** Given data follows **
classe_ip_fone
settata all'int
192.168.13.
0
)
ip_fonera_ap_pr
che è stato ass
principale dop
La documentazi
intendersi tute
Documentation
** End of Given data **
** Given data follows **
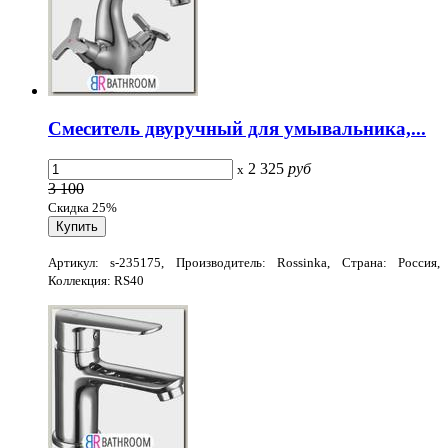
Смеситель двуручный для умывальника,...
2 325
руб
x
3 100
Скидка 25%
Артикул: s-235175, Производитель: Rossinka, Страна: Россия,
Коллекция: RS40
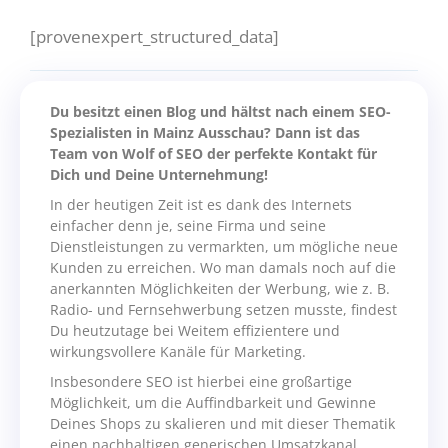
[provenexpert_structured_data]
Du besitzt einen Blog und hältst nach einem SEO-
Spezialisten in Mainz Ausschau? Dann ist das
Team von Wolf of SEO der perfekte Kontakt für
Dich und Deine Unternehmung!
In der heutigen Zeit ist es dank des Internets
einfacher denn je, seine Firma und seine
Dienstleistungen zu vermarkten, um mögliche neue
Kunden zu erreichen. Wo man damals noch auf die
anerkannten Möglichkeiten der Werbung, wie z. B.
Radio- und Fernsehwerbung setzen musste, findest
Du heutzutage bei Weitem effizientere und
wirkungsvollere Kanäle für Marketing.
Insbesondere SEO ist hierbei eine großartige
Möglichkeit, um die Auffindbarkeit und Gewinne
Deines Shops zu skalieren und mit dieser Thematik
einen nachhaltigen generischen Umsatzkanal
** End of Given data **
#### Exercise prompt
Give back, unchanged, the run of lines in the listing above that begins at the line containing "classe_ip_fone" and ends at the line containing "Documentation", both included.

#### Solution to the exercise
classe_ip_fone
settata all'int
192.168.13.
0
)
ip_fonera_ap_pr
che è stato ass
principale dop
La documentazi
intendersi tute
Documentation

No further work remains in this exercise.